## TO DO
Exactly and without additions, transcribe the line that contains "940 603 603" and every line after it in the data.

## GIVEN ENTRIES
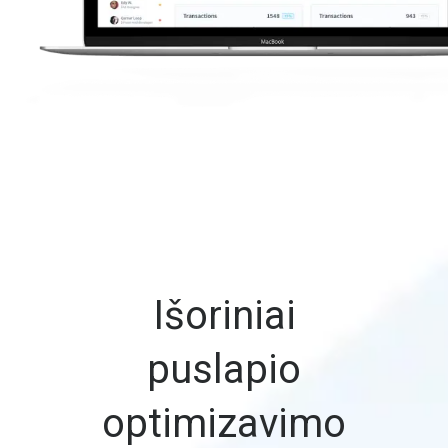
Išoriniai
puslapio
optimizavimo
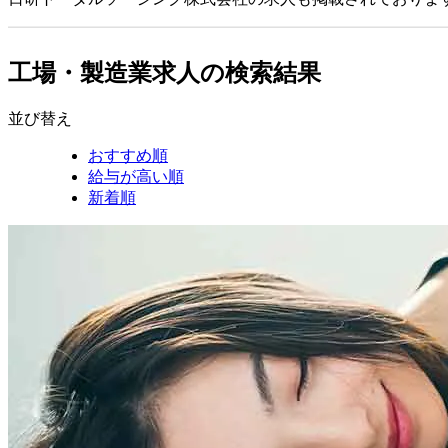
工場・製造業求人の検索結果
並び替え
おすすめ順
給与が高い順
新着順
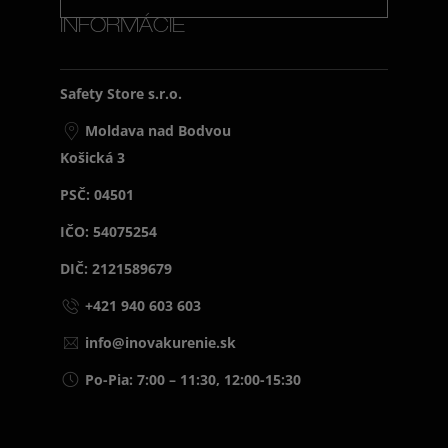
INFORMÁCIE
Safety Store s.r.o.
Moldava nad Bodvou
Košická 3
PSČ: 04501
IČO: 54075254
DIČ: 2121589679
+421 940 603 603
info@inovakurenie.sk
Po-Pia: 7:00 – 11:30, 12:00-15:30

## TASK RESULT
+421 940 603 603
info@inovakurenie.sk
Po-Pia: 7:00 – 11:30, 12:00-15:30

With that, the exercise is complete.